On the first day of this new year, I posted some "gentle goals" I found online (HERE). I immediately noticed "Read for pleasure" on the list. Well, sure, I do a lot of that already. "Practice gratitude every day" sounds like what I already mentioned I would try to to when I wrote about a Gratitude Journal (HERE). I posted a snippet from a Book Beginning (HERE), and I mused about a book and a word (HERE). That's all I posted this week.
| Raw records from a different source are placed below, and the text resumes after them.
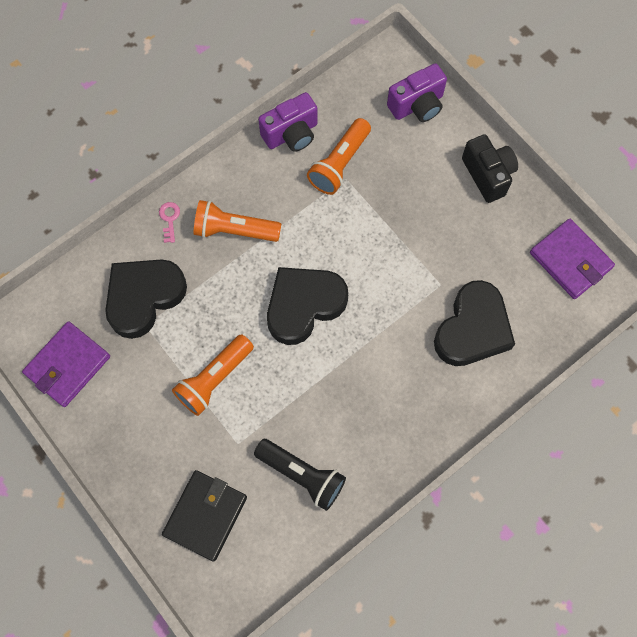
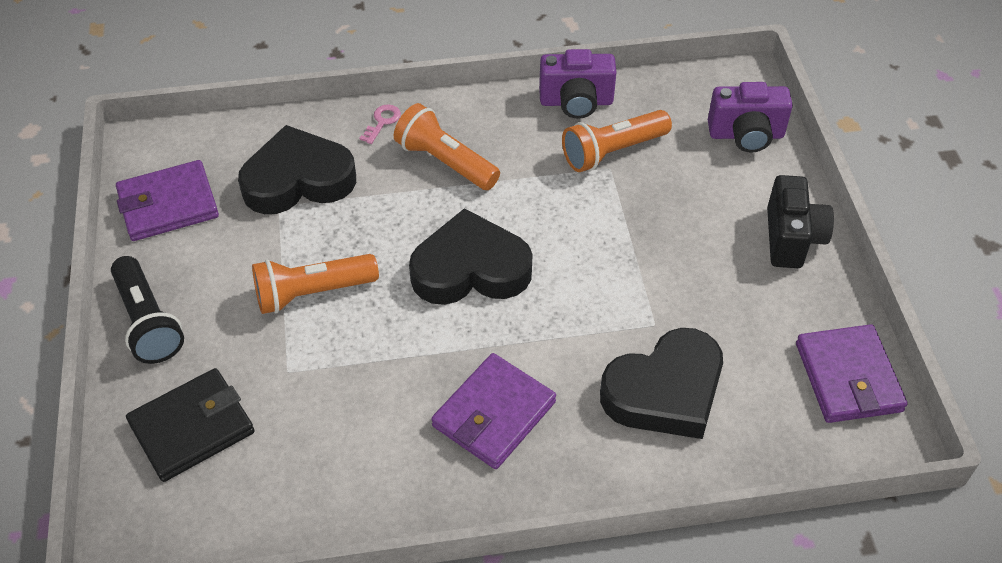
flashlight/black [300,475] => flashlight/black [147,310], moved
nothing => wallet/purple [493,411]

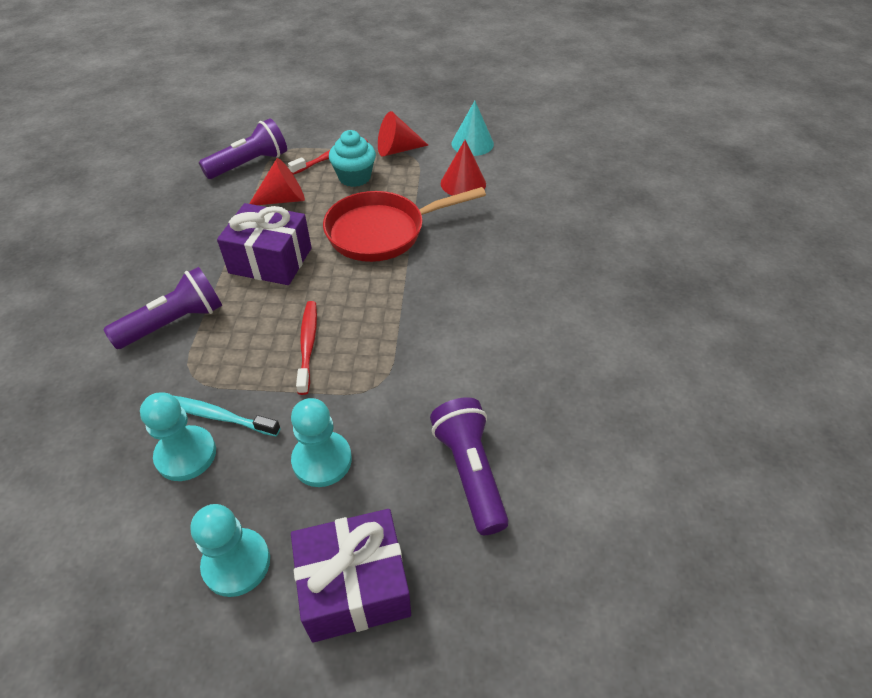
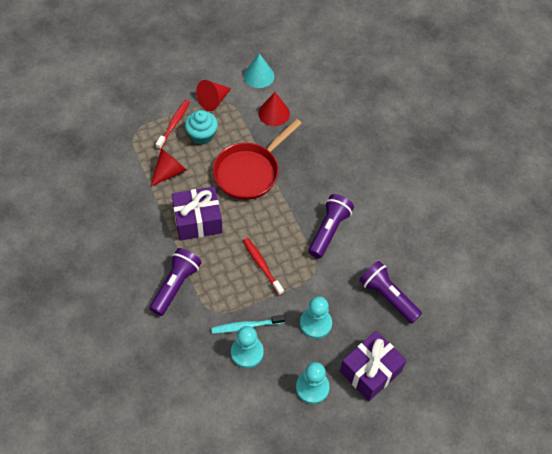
flashlight/purple [243,149] => flashlight/purple [331,226], moved

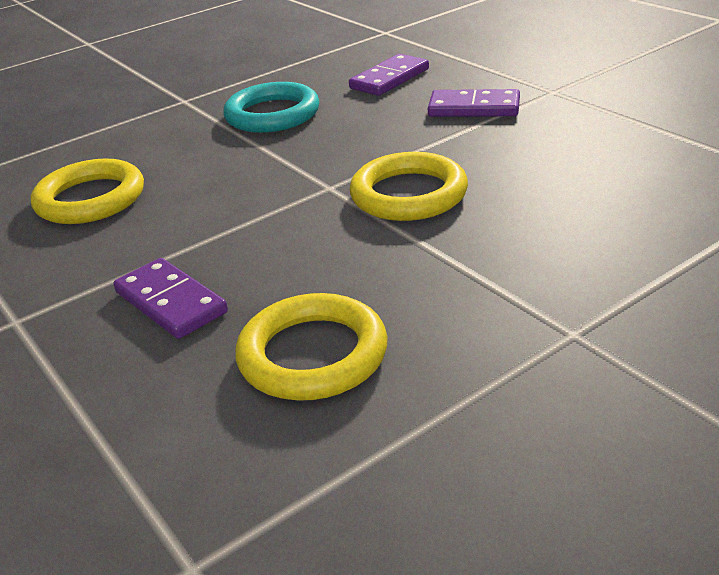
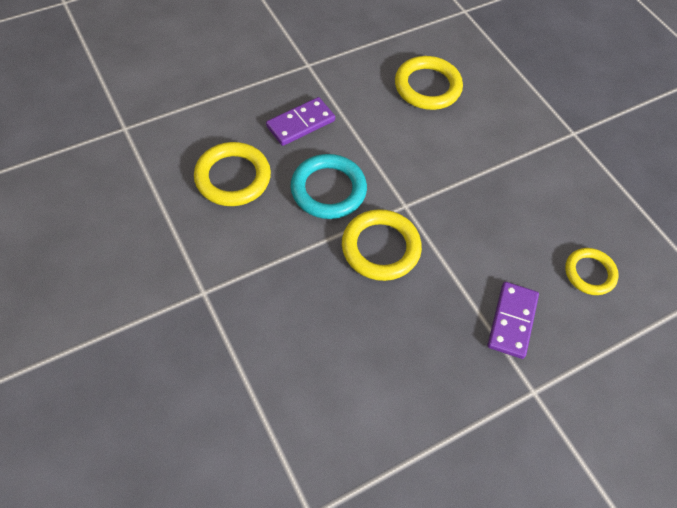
ring/turquoise [271,107] => ring/turquoise [328,186], moved
domino/purple [389,75] => ring/yellow [592,271]

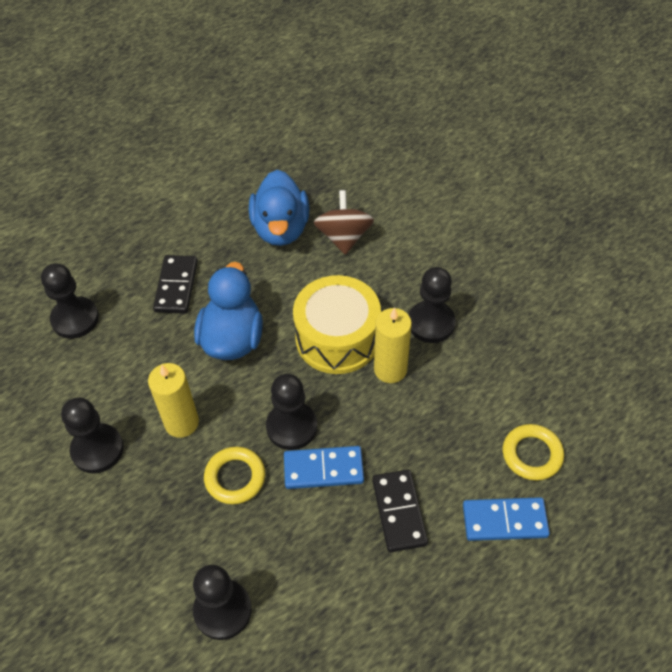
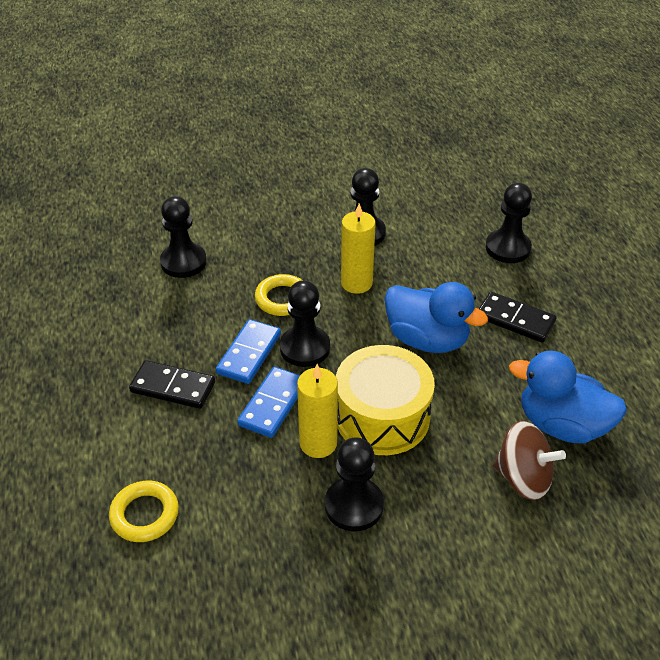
domino/blue [506,519] => domino/blue [268,402], moved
The English Major ~ by Jim Harrison, 2008, literary fiction (USA), 255 pages
Folks online say this is a book "for a male audience" and "Cliff’s on-the-road adventures are full of great characters [and] lusty encounters." So I'm a little hesitant as I begin to read this. But I majored in English (among other studies) and once had a jigsaw puzzle of the United States. So I got this book thinking it was a sort of adventure as the main character travels throughout the country. The dust jacket says:
"It used to be Cliff and Vivian and now it isn't." With these words, Jim Harrison sends his sixty-something protagonist, divorced and robbed of his farm by a late-blooming real estate shark of an ex-wife, on a road trip across America, armed with a childhood puzzle of the United States and a mission to rename all the states and state birds to overcome the banal names men have given them. Cliff's adventures take him through a whirlwind affair with a former student from his high school-teacher days twenty-some years before, to a "snake farm" in Arizona owned by an old classmate; and to the high-octane existence of his son, a big-time movie producer in San Francisco.